Hi,
First time poster, so apologies in advance if this kind of question is unsuitable for this forum, or I’m ignoring local etiquette.
I am doing predictive sports modelling in Stan. If you think of a sequence of N team results (scores) as data, and the team’s strength y as a parameter varying in time, then Chapter 10.1 of the manual shows how to do this – have y as a vector, and condition y[k] on y[k-1] as well as on the result of the k-th game. That is, the core part of the model block would look something like this:
for (k in 1:N){
if (k > 1){
y[k] ~ normal(y[k-1], sigma);
}
score[k] ~ some_distro(some_transform(y[k]));
}
So far so good, but even in this formulation, the final estimate of y[k] is going to take into account the score in all N games played, instead of only games 1 till k-1 (this is a crucial point, so please correct me if I’m wrong). But to analyse the predictive power of the model, I need precisely these intermediate estimates. Do these values even “exist” during a Stan run, and if so, is there a way to smuggle them out? Or perhaps I am missing a clever re-parametrization that would make y[k] mean what I need it to? The only way I found so far is re-running the model on incremental datasets, and that’s very expensive computationally.
Thanks for any and all pointers.
Thanks Krzysztof. Re: 1, this is a good tip and I’m going to re-implement along these lines. Re 2, can you point me to a canonical implementation of a Kalman filter in Stan that doesn’t do “look-ahead”? Just seeing how it can be done would be very useful to me, even if it’s not the best solution.
I don’t have a model with a Kalman filter in it on hand—just ask a separate question on the forum… I think @jrnold did some models like that a while back.
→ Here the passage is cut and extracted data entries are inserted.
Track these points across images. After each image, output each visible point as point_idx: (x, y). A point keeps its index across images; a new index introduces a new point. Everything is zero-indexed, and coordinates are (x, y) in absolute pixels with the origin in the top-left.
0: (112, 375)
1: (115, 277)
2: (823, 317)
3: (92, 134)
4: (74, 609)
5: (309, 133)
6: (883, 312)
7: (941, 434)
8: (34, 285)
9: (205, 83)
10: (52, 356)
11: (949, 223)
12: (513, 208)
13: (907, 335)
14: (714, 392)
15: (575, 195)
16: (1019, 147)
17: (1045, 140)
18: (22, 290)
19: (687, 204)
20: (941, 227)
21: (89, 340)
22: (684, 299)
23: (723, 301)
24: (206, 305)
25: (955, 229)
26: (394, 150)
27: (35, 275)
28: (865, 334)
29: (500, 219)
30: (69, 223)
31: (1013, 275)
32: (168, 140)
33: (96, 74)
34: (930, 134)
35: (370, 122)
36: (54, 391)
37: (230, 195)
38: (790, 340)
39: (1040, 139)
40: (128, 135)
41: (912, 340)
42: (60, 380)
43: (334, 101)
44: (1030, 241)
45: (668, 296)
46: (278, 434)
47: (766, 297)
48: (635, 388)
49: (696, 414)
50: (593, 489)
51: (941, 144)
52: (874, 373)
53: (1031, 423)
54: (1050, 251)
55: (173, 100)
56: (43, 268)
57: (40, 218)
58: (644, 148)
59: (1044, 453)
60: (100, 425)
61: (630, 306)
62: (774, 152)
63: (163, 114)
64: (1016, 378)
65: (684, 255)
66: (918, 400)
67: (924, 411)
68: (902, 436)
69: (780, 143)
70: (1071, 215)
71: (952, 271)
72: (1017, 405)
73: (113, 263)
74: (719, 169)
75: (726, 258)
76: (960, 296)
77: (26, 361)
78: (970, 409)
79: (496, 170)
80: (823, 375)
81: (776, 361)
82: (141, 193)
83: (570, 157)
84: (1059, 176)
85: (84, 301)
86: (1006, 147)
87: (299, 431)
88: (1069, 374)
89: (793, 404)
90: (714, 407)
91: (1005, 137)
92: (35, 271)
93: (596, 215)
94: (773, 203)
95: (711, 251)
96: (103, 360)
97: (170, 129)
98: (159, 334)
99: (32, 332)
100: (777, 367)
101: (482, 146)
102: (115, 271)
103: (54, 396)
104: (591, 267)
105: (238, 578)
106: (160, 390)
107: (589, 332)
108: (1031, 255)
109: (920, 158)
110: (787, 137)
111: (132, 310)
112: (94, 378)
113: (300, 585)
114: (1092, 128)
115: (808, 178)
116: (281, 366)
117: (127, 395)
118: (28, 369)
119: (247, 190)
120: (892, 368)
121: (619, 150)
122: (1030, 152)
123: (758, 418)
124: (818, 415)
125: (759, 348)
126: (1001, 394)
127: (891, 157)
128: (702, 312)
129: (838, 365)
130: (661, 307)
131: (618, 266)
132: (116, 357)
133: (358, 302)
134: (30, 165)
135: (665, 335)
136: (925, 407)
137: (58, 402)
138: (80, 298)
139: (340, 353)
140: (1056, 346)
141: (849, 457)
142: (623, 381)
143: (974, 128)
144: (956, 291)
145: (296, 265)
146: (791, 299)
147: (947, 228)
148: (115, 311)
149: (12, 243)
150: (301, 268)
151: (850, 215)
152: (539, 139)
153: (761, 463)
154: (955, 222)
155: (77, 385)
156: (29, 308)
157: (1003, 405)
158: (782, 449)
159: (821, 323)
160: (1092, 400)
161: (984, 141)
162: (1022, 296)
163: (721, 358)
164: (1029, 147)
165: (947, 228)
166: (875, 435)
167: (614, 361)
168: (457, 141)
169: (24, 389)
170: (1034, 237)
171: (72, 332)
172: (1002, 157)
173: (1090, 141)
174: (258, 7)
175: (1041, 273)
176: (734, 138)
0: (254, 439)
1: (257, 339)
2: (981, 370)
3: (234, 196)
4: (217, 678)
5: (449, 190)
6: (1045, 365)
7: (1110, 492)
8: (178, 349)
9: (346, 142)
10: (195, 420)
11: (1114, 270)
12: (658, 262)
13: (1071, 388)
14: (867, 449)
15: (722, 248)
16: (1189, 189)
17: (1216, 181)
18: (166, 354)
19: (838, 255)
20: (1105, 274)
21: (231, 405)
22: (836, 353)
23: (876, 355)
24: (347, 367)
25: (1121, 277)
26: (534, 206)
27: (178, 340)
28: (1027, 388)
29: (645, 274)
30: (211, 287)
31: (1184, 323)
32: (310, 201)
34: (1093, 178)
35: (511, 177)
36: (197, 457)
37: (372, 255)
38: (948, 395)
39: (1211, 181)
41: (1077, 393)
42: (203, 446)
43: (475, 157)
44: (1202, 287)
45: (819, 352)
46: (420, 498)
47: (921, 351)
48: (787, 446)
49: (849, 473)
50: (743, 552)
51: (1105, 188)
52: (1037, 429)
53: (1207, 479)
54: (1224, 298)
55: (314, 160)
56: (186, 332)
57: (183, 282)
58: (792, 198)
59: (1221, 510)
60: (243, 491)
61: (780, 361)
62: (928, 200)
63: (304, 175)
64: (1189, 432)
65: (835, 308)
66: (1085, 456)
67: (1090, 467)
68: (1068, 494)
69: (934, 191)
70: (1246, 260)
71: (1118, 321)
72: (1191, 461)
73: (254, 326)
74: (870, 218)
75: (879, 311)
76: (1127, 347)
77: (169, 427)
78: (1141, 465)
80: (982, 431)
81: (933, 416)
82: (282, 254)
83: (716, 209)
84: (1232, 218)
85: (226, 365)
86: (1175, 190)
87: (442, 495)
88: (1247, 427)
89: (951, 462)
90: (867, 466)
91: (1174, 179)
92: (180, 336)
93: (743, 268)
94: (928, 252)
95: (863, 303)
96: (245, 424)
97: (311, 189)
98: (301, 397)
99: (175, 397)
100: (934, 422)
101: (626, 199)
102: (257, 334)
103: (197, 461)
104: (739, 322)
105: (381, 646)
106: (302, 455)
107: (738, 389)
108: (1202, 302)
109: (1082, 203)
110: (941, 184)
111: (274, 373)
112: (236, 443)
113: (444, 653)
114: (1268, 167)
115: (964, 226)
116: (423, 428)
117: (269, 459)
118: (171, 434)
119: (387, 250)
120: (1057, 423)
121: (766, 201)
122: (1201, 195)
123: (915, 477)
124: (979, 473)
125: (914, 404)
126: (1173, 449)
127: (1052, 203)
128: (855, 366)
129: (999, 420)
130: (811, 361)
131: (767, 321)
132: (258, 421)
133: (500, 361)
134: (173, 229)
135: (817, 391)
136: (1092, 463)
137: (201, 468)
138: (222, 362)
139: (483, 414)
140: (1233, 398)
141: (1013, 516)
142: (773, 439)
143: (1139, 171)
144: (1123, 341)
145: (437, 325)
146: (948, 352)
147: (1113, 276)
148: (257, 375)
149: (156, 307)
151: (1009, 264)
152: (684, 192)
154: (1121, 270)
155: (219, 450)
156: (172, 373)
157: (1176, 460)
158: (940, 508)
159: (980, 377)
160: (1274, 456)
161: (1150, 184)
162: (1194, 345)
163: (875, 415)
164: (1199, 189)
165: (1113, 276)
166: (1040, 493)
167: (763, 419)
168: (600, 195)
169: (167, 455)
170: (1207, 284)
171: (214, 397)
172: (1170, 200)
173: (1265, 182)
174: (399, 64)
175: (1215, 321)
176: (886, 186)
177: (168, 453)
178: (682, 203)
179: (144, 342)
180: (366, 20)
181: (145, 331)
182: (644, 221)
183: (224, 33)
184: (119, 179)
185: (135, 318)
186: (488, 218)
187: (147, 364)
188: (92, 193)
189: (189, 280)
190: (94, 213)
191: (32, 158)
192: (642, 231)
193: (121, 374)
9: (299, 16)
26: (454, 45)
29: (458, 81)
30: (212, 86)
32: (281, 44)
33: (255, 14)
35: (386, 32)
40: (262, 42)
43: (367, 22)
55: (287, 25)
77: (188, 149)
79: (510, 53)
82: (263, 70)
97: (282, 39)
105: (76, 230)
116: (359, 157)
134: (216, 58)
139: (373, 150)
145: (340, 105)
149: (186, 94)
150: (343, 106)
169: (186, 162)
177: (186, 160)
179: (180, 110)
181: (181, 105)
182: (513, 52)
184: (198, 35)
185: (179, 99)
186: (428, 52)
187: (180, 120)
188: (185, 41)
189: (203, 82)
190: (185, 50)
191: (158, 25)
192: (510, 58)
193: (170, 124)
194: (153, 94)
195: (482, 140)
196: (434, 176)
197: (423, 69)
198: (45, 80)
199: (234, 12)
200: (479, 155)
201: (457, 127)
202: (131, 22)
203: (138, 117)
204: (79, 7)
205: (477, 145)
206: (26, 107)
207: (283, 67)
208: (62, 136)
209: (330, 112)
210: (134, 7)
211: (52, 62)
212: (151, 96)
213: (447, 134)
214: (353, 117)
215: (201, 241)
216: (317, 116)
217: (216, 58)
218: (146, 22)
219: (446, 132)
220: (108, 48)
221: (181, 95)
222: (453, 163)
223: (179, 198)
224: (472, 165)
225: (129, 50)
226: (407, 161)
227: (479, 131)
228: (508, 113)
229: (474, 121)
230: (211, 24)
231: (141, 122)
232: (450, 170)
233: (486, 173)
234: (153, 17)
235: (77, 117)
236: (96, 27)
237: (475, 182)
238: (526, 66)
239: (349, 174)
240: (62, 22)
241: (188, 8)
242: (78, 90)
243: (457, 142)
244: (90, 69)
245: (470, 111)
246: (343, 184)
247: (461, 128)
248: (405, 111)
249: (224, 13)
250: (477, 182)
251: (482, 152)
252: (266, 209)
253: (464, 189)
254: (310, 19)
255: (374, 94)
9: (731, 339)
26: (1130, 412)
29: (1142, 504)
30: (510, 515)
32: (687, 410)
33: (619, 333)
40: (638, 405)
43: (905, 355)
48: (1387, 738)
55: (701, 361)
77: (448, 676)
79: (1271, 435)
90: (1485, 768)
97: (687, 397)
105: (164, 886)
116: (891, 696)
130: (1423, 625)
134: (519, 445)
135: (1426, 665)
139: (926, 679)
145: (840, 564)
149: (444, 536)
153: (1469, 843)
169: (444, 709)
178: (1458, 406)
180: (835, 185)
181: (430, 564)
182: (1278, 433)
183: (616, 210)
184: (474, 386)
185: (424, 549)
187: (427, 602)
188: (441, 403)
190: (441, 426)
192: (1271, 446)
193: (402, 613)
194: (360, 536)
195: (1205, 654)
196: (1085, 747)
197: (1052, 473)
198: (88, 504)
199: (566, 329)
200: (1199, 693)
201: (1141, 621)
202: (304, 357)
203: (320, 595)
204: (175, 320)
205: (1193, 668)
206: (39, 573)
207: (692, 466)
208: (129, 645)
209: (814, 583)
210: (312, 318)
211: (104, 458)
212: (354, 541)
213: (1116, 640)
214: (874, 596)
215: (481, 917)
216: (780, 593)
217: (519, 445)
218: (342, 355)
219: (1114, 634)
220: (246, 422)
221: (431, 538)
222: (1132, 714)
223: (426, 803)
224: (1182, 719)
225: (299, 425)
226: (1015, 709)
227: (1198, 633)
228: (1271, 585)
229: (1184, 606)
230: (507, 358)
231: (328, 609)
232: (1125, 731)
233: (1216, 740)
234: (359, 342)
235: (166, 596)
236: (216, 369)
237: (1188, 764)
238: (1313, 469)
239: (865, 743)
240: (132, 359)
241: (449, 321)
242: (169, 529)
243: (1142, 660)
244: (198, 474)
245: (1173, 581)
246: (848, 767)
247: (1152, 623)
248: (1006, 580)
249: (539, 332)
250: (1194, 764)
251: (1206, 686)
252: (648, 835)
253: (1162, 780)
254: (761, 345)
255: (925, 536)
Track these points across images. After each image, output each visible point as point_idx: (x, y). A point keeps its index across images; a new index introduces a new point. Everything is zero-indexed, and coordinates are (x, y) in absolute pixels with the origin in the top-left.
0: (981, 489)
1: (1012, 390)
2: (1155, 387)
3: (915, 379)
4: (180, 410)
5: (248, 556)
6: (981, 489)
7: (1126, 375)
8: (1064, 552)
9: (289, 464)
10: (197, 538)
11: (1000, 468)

For the AR piece here’s an implementation I do have on hand:
data {
int T; // Number of time points.
int K; // Number of coefficients.
int M;
int y[T]; // Measurement at each T
vector[M] kappa; // scaling.
int T_star;
}
parameters {
vector[K] beta;
vector<lower=0>[1] sigma;
vector[T] zeta;
}
transformed parameters {
vector[T] mu;
mu[1] = zeta[1];
for (t in 2:T) {
mu[t] = zeta[t]*sigma[1] + inv_logit(beta[1]) * mu[t-1];
// print("t: ", t, ", mu[t]: ", mu[t], ", zeta[t]: ", zeta[t],
// ", sigma[1]: ", sigma[1], ", beta[1]: ", beta[1],
// ", mu[t-1]: ", mu[t-1]
// );
}
}
model {
target += normal_lpdf(beta | 0.0, 1.0);
target += gamma_lpdf(sigma | 4.0, 10);
target += normal_lpdf(zeta | 0.0, 1);
for (t in 1:T) {
target += poisson_lpmf(y[t] | exp(mu[t]));
}
}
Right, since this is essentially the same issue, I won’t open a new thread, but will repeat a general call for a Kalman filter / time series model example w/o look-ahead. Thanks in advance.
¯\_(ツ)_/¯
, this makes it harder for people to find it in the future since the title doesn’t really describe the issue.
You’re right, I am going to collect my thoughts and post another question.
2 Likes
See: Kalman filter in Stan · GitHub
Then someone wrote a followup, which I found, but haven’t read:
That one from Juho Kokkala’s case study was way out of date. You want this sweet bookdown project:
2 Likes
Thanks. This looks like essential reading for me. Thanks to @jrnold too!